Ma perspective générale est simple, et probablement naïve : les principaux blocs de coût de la transition écologique vont probablement être :

  • L'énergie en général : on va sortir des énergies fossiles dans un contexte ou les énergies de remplacement sont, et resteront pour un certain temps, plus onéreuses. Cela va particulièrement impacter le transport individuel - les voitures, et les dépenses de chauffage et climatisation (il va y avoir des vagues de chaleur, donc ne pas oublier la clim, très énergivore).
  • L'alimentation : comme le montrent les analyses récentes de Our World in Data, le transport est marginal dans les impacts en termes de CO2. La pression va donc porter d'abord sur la consommation de viande, à commencer par la viande bovine. Sur un plan plus large, on voit mal comment nous échapperons à une baisse au moins transitoire des rendements agricoles, donc un renchérissement des aliments et à tout le moins un coût de changement des habitudes alimentaires, le temps de réadapter nos habitudes à la nouvelle offre.

Pourquoi cela concernerait-il particulièrement les classes moyennes ? Je me trompe peut-être, mais il me semble que le modèle d'habitation et de consommation des classes moyenne comporte une large part de ces biens. Je pense ne pas me tromper en disant que l'idée de ménage de la classe moyenne évoque un ménage habitant dans un pavillon ou une maison, et se déplaçant majoritairement en voiture - deux voitures le plus souvent. Avec la crise des Gilets jaunes, on a vu comment le budget alloué au transport représentait à court terme une dépense contrainte. Il ne me semble pas que cela puisse aller en s'arrangeant : à moins d'arriver à une énergie aussi facilement stockable et peu coûteuse, il sera de moins en moins raisonnable de déplacer une tonne de métal pour transporter 80 km d'humain. Concrètement, cela va accentuer la proximité avec des classes populaires plus utilisatrices de transports en communs, et la classe moyenne supérieure qui a les moyens de se loger à proximité de son travail. Tout cela, évidemment, est bien connu et identifié, il me semble.

J'ai moins clairement vu exprimé le fait que les mêmes causes vont renchérir le coût de l'habitat. Qu'on me corrige si je me trompe, mais une maison avec cinq parois en contact avec l'extérieur requiert plus d'énergie par personne à chauffer qu'un logement collectif, avec une ou deux parois extérieures. Certes, il y a des progrès à faire du côté isolation, mais les calculs que j'ai vus indiquent des gains, et donc des retours sur investissement, assez faibles. Des travaux de ce type seront d'autant plus difficiles à financer que le niveau de vie des ménages concernés sera déjà sous pression.

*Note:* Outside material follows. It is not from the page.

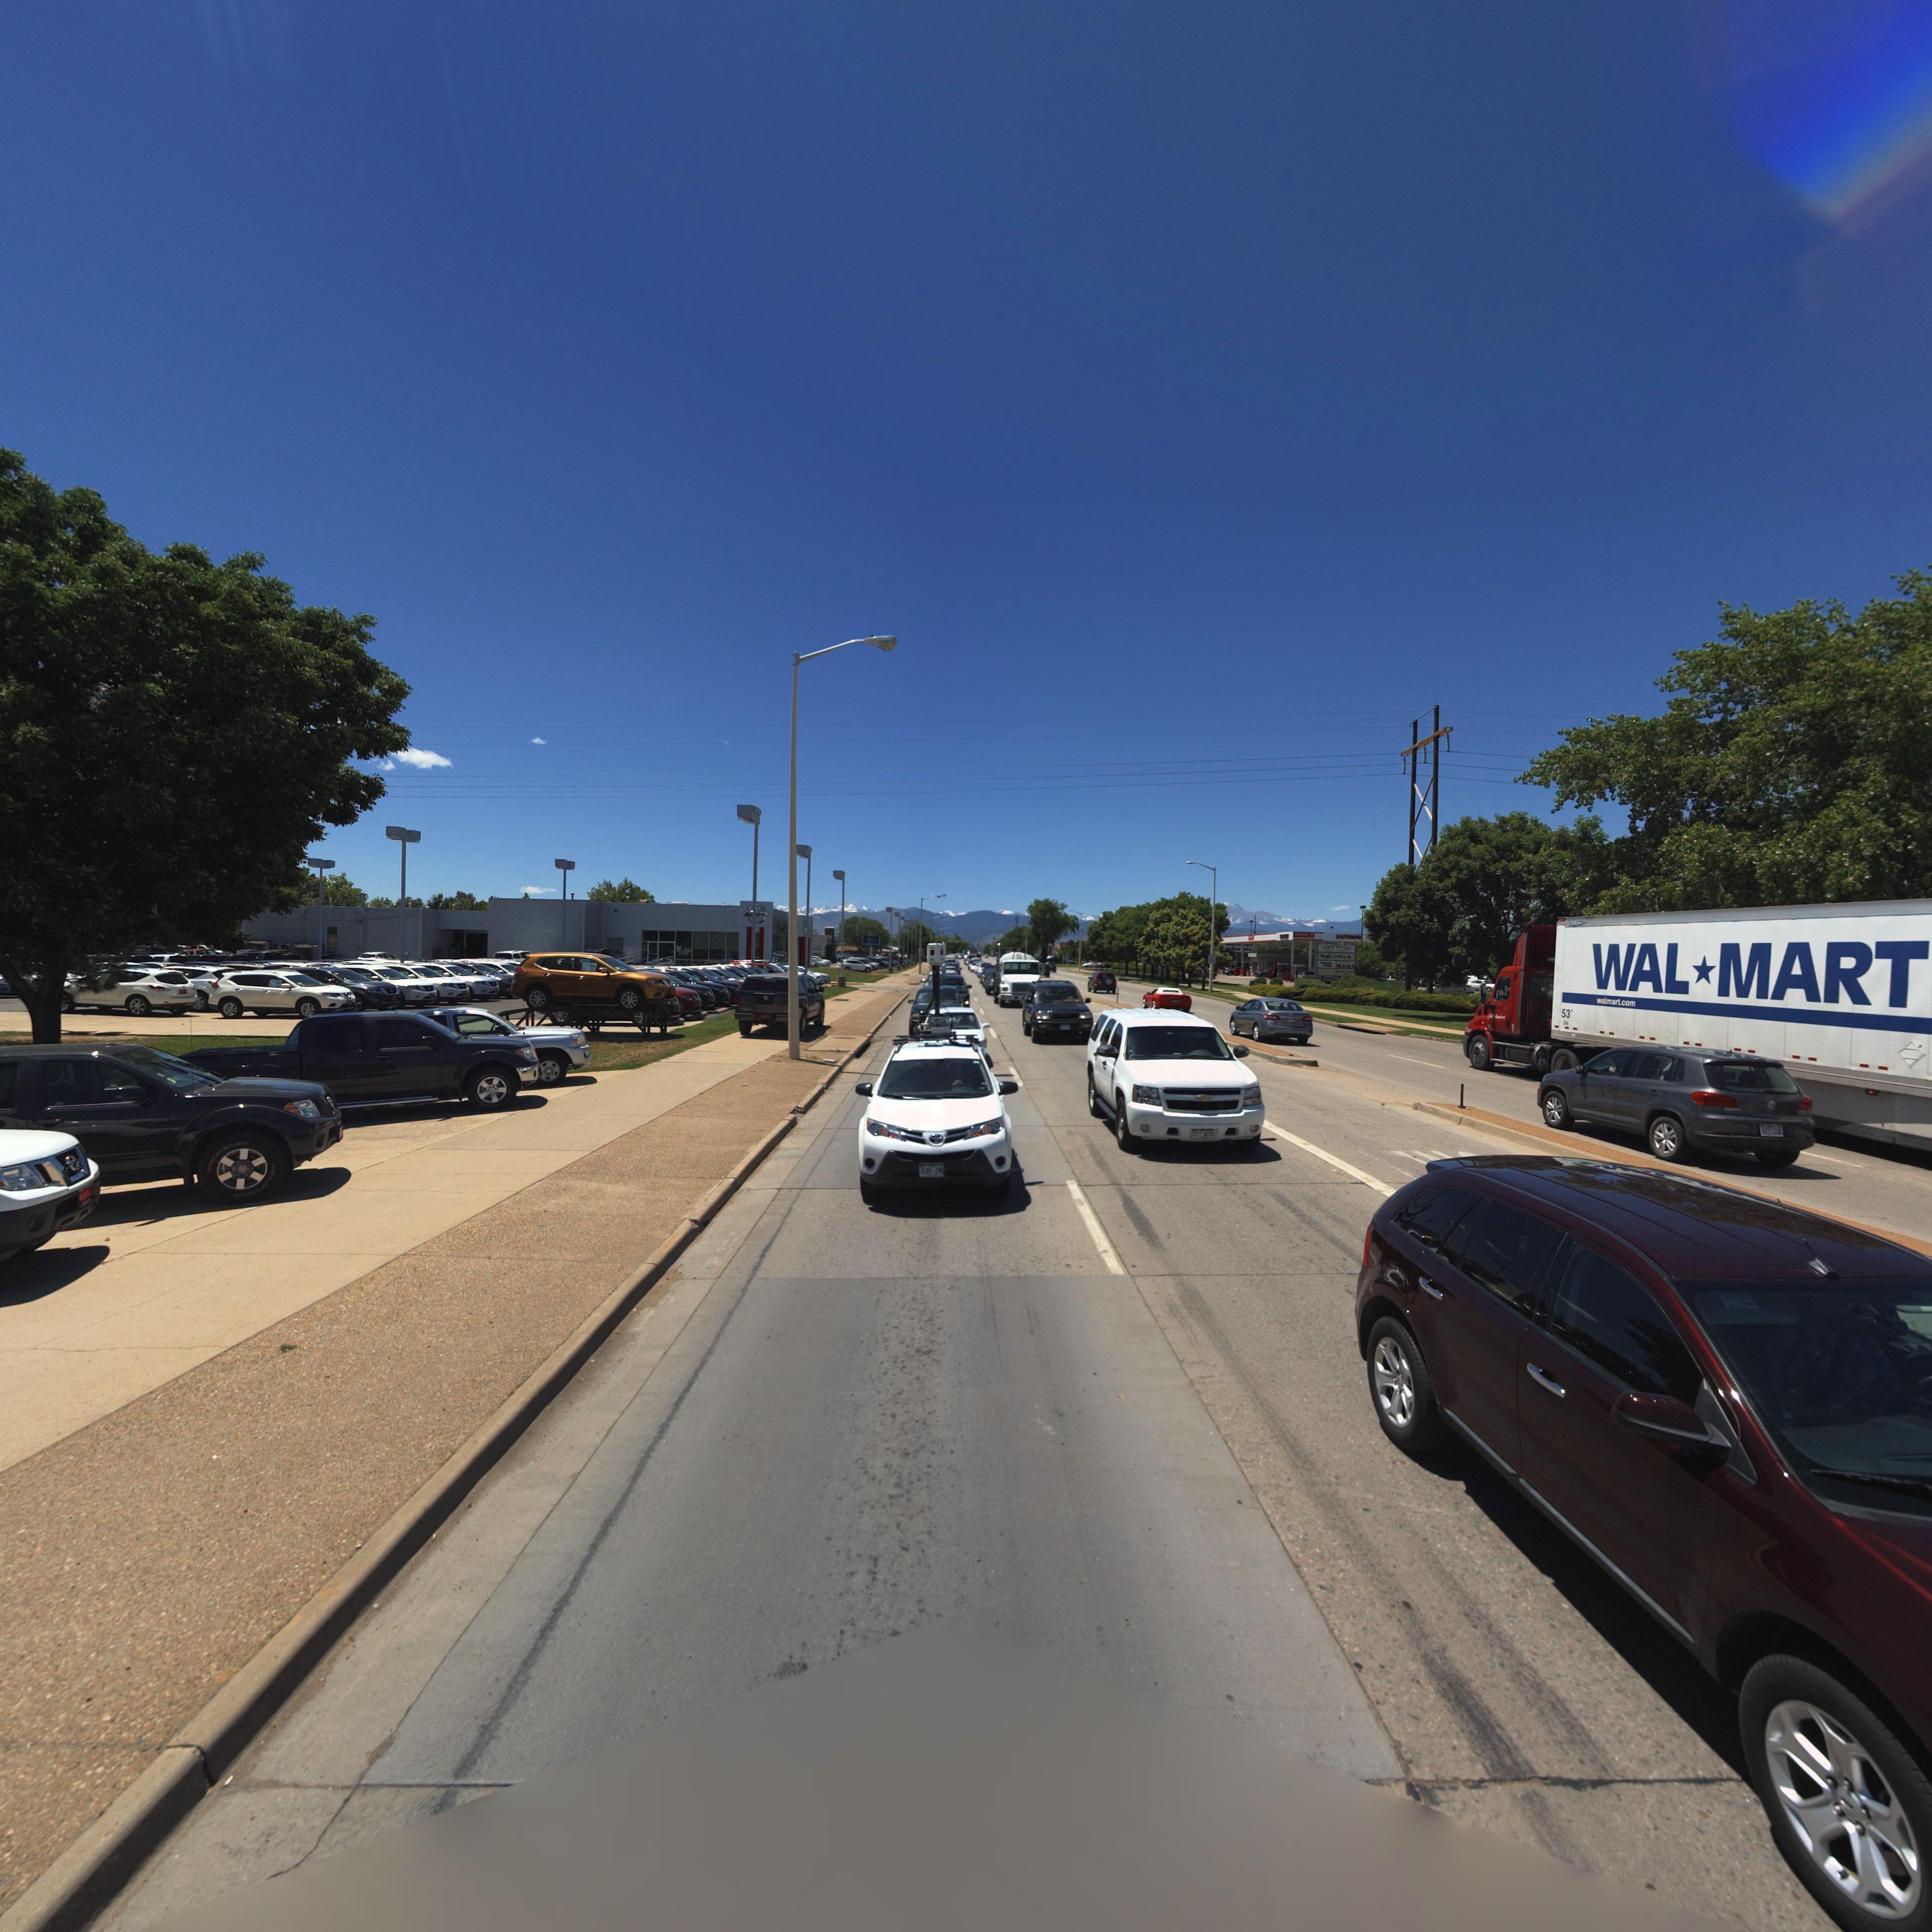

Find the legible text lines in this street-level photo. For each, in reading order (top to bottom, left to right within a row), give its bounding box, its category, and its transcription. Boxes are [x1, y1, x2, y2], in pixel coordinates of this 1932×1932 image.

Si j'assemble ces deux éléments, il me semble difficile d'échapper à la prévision d'une dépréciation très sensible des maisons individuelles, particulièrement celles mal desservies par les transports. La classe moyenne se trouvera donc non seulement exposée à une baisse de son niveau de vie (flux), mais aussi à une baisse de son patrimoine (stock), l'immobilier étant la composante essentielle du patrimoine en question. Or, ce patrimoine est souvent mobilisé de manière prospective pour expliquer que les finiront par s'y retrouver en termes de richesse, ou pour financer la dépendance.

De manière plus hypothétique, j'imagine que l'évolution des habitudes alimentaires ne se fera pas sans coût. Le régime alimentaire à une charge symbolique forte, et je ne serais pas étonné qu'on assiste à une forme de crispation identitaire autour de ce thème lorsque la contrainte du prix se fera sentir.

Tout cela augure donc il me semble d'une période prolongée de difficultés structurelles pour les classes moyennes, qui me semble être les plus directement touchés par les conséquences anticipables de la transition. Je serais ravi qu'on me montre que ce pessimisme est mal placé.